It seems a bit counterintuitive that a storm born in 80-degree waters can play a role in pulling Arctic air southward.

But that appears to be exactly what will happen over the weekend and into early next week.

Hurricane Noel killed more than 100 people in the Caribbean before it ever became a full-fledged hurricane, making it the deadliest Atlantic tropical system of the 2007 season. Through the weekend, it will be racing northward just east of the United States, possibly brushing Cape Cod or eastern Maine.

Weakening some and attaining characteristics of a nontropical low pressure system, it will spin across Newfoundland and toward Greenland. Its counterclockwise spin will then pull cold air southward from the Arctic Circle.

Hurricane Wilma performed a similar function for us in late October 2005, bringing some light accumulations of snow to eastern West Virginia.

But, really, Noel will only be the supporting actor.

The principal player in the weather pattern over the next couple of weeks will be a large dome of high pressure building over western North America.
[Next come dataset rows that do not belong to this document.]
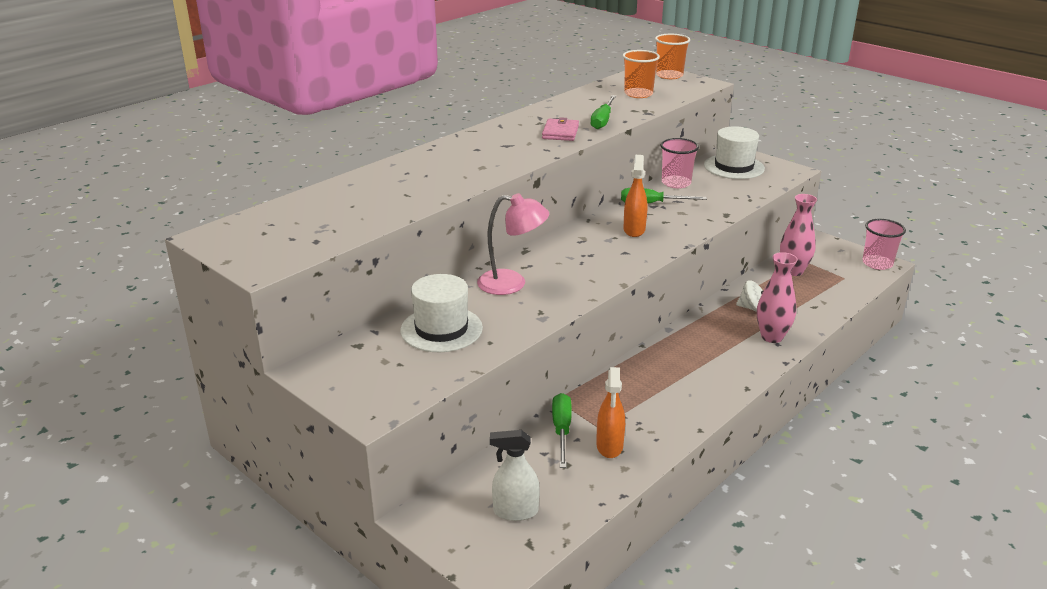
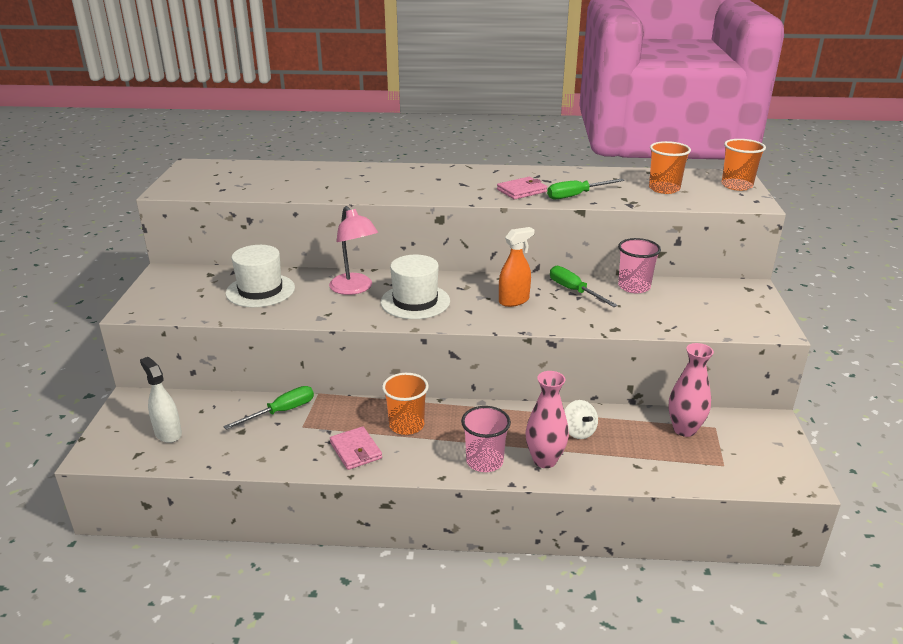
camera: 50 degrees right, 0 degrees up
orange spray bottle [596,367,625,458] -> none
white hat [704,126,765,179] -> white hat moved to [381,255,450,319]
pink cup [862,219,906,270] -> pink cup moved to [461,406,511,472]
none -> pink wallet [330,426,382,470]
none -> orange cup [382,373,429,435]

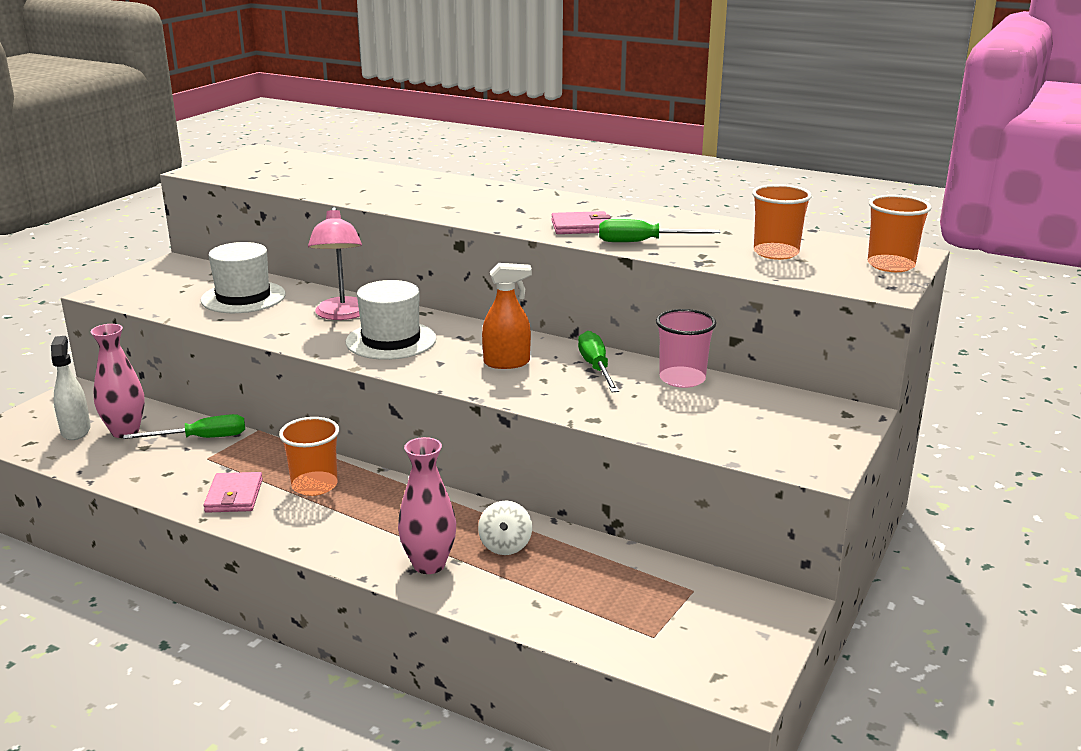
camera: 25 degrees right, 5 degrees down
pink cup [461,406,511,472] -> none
pink vase [668,343,714,437] -> pink vase moved to [90,324,145,438]

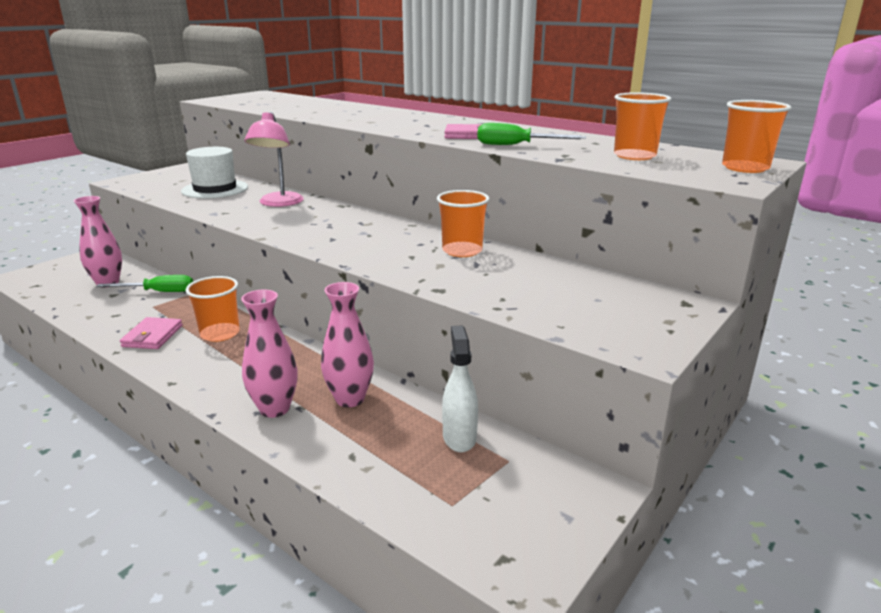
camera: 10 degrees right, 0 degrees up
white spray bottle [51,336,91,440] -> white spray bottle moved to [442,326,478,452]
white hat [346,280,437,360] -> none
white spinning top [478,501,532,555] -> pink vase [321,282,374,407]
orange spray bottle [482,263,532,369] -> none
green screwdriver [578,331,619,392] -> orange cup [437,190,490,257]
pink cup [656,309,716,388] -> none

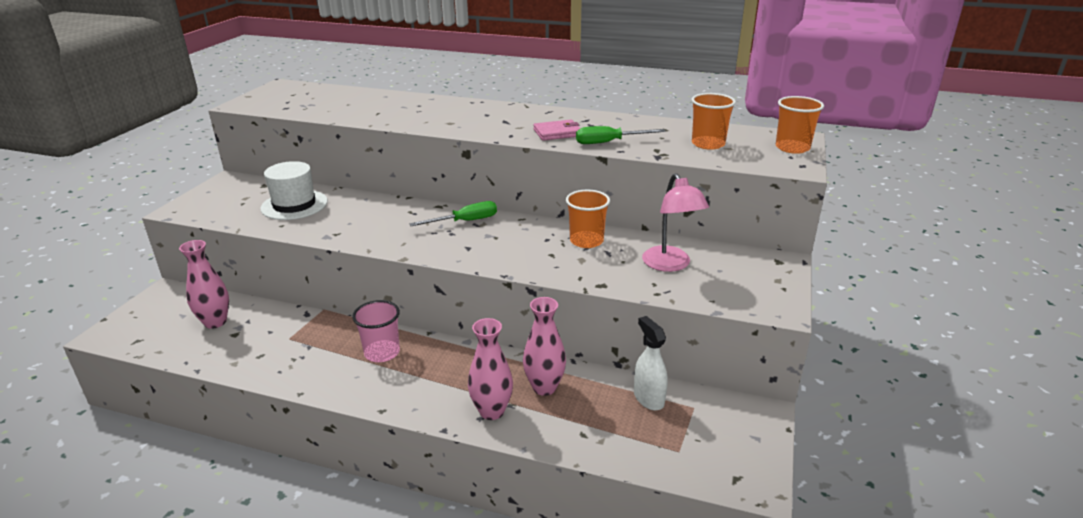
camera: 20 degrees left, 5 degrees up
green screwdriver [96,275,193,292] -> green screwdriver moved to [409,201,497,226]
pink wallet [120,317,183,349] -> none
orange cup [185,276,240,342] -> pink cup [352,300,400,362]
pink lamp [245,112,304,207] -> pink lamp moved to [642,173,709,272]

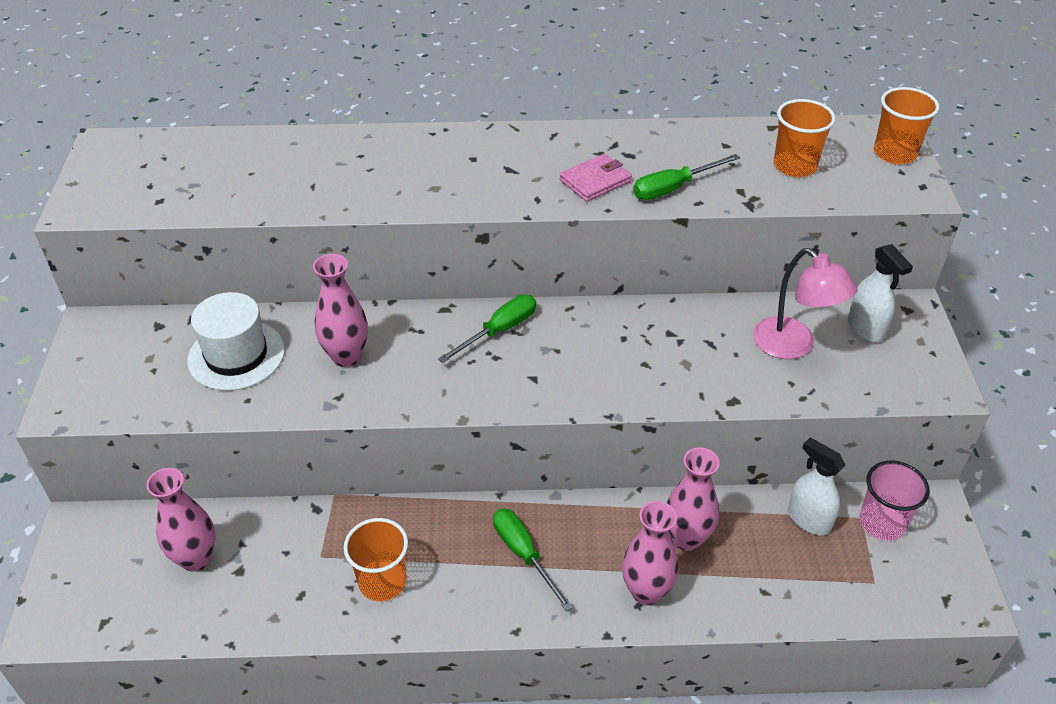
camera: 20 degrees left, 15 degrees up
pink cup [352,300,400,362] -> pink cup moved to [859,461,930,541]
orange cup [566,190,610,248] -> orange cup moved to [344,518,408,601]
none -> pink vase [313,254,368,367]
none -> green screwdriver [493,508,573,611]
none -> white spray bottle [848,244,913,342]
The high will bring extremely warm temperatures for this time of the season over most of the United States west of the Rockies northward into western Canada and much of Alaska.

Pay attention when it gets warm in the West during the late fall and winter, because that usually means it will get cold in the East.

The high pressure system pressing northward will buckle the jet stream southward, causing it to dip far to the south across the central and eastern United States. This will dislodge cold air in the Arctic region and force it south.

Pulled southward between the high pressure system's clockwise flow and the counterclockwise spin of the low over Greenland, the coldest air since the spring will move south across Canada into our part of the United States.

It will probably even be cold enough that, by Tuesday, northwest winds blowing over the mountains are likely to trigger the season's first snowflakes on the western slopes of the Appalachians, where snow typically falls when an upslope flow is present in winter. With lows dipping into the low 30s again, I cannot even rule out a few flakes drifting on the winds into the New River and Roanoke valleys.

We could use a large snowfall sometime in the next few months to help with the long-term precipitation deficit. But no rain or snow event that can make a real dent in the drought, similar to last week's soaking, appears to be on the horizon. Despite that rain, most of Southwest Virginia from Roanoke south is still rated in moderate drought, according to the National Drought Mitigation Center in Lincoln, Neb.

The northwest flow that will set up over the next couple of weeks will be mostly dry, as the Gulf of Mexico and Atlantic Ocean moisture sources are largely cut off.

So colder won't mean wetter. I know almost all of us like the sunny, dry days, but we could really use several days of dreariness before spring arrives.